Ms. Ayşe Cihan Sultanoğlu, UN Representative to the Geneva International Discussions on the conflict in Georgia, responding to questions from grass-roots women
Ms. Ayşe Cihan Sultanoğlu UN Representative to the Geneva International Discussion on the conflict in Georgia, responding to questions from grass-roots women; Photo: UN Women

More than 60 representatives of women’s and youth’s civil society and grass-roots organizations, internally displaced persons (IDPs) and conflict-affected women from the regions of Imereti, Kvemo Karti, Samegrelo and Shida Kartli living in villages in the vicinity of the dividing lines with the breakaway regions of Abkhazia and South Ossetia, were brought together to discuss the progress and challenges of the implementation of WPS in Georgia with the UN representatives.

Julia Kharashvili, head of the civil society organization “IDP Women Consent”, highlighted the importance of institutionalizing a consultative mechanism between the representatives of women’s organizations and the co-chairs of the Geneva International Discussions (GID) that would inform the sessions about women’s experiences, concerns and recommendations.

Representatives of youth organizations living in areas close to the dividing lines raised their safety and security concerns and expressed worries about their future in the gradually depopulating and ageing villages, which offer limited to no job opportunities and a lack of services.

Since 2012, Georgia has had a National Action Plan for Women, Peace and Security (NAP). While it has delivered many positive results over the years - with Georgia becoming an example of best practices in mainstreaming gender and strengthening women’s participation in the security sector - the NAP’s direct benefits to local-level women have been less visible.

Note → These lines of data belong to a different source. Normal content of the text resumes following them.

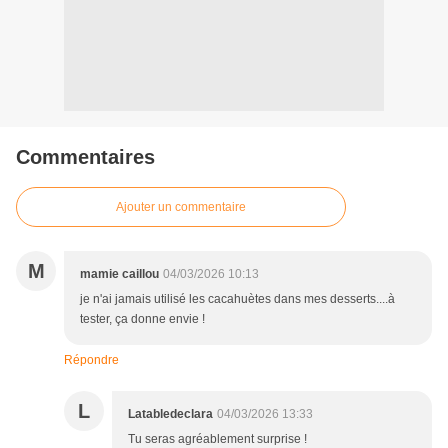
Commentaires
Ajouter un commentaire
M
mamie caillou
04/03/2026 10:13
je n'ai jamais utilisé les cacahuètes dans mes desserts....à
tester, ça donne envie !
Répondre
L
Latabledeclara
04/03/2026 13:33
Tu seras agréablement surprise !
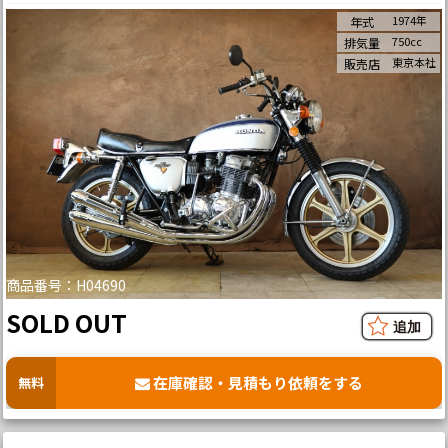
1974年
年式
750cc
排気量
東京本社
販売店
商品番号：H04690
SOLD OUT
在庫確認・見積もり依頼をする
無料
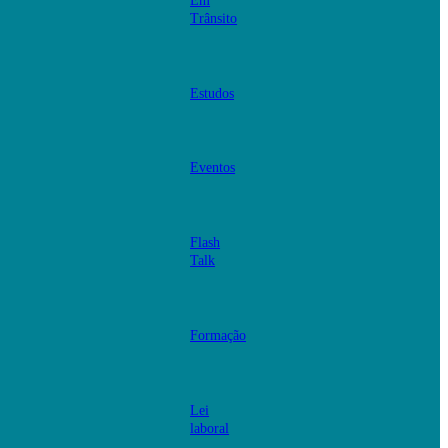
Em
Trânsito
Estudos
Eventos
Flash
Talk
Formação
Lei
laboral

Maya Rusetskaia from the Women’s Information Center, therefore, discussed the challenges and opportunities related to increasing local women’s participation in the NAP’s implementation. She stated that the biggest challenge is the lack of information about the NAP in the regions: “[Civil society organizations] have to build bridges so that the information reaches the affected population.”

For the first time, the UN Representative to the Geneva International Discussions, Ms. Ayşe Cihan Sultanoğlu, attended the Open Day consultations in Georgia. Ms. Sultanoğlu was appointed by the UN Secretary-General in July 2018 - the third woman to represent the UN system in the high-level peace negotiation. She underlined the importance of meaningful participation in conflict prevention, resolution and post-conflict reconstruction at all levels as the key to sustainable peace, emphasizing: “I will continue [my predecessor’s] advocacy with the relevant authorities to assert the crucial importance of meaningful participation and equal representation of women in the peace process.”

Responding to the recommendations voiced during the 2017 Open Day, UN Resident Coordinator Louisa Vinton summarized the UN system’s contributions to advancing the WPS agenda in Georgia. She acknowledged that despite achievements in some areas, such as the increased participation of women in the security sector and the sustained participation of women on the Georgian side in the GID, there is still work to be done. In the discussion, UN Women Georgia Representative Erika Kvapilova reiterated that the UN system will continue paying increased attention to the grass-roots and conflict-affected women and young people living close to the dividing lines to ensure that they have the opportunity to participate and benefit from the NAP and other policies and programmes available to them.

Open Days on Women, Peace and Security are organized annually by UN Women. The findings and recommendations from the Open Day inform further advocacy work and technical support of the UN system to national partners - especially to grass-roots, IPD and conflict-affected women - in line with the mandates and commitments of the respective UN agencies, programmes, funds and entities under the United Nations Partnership for Sustainable Development and the nationalized Sustainable Development Goals.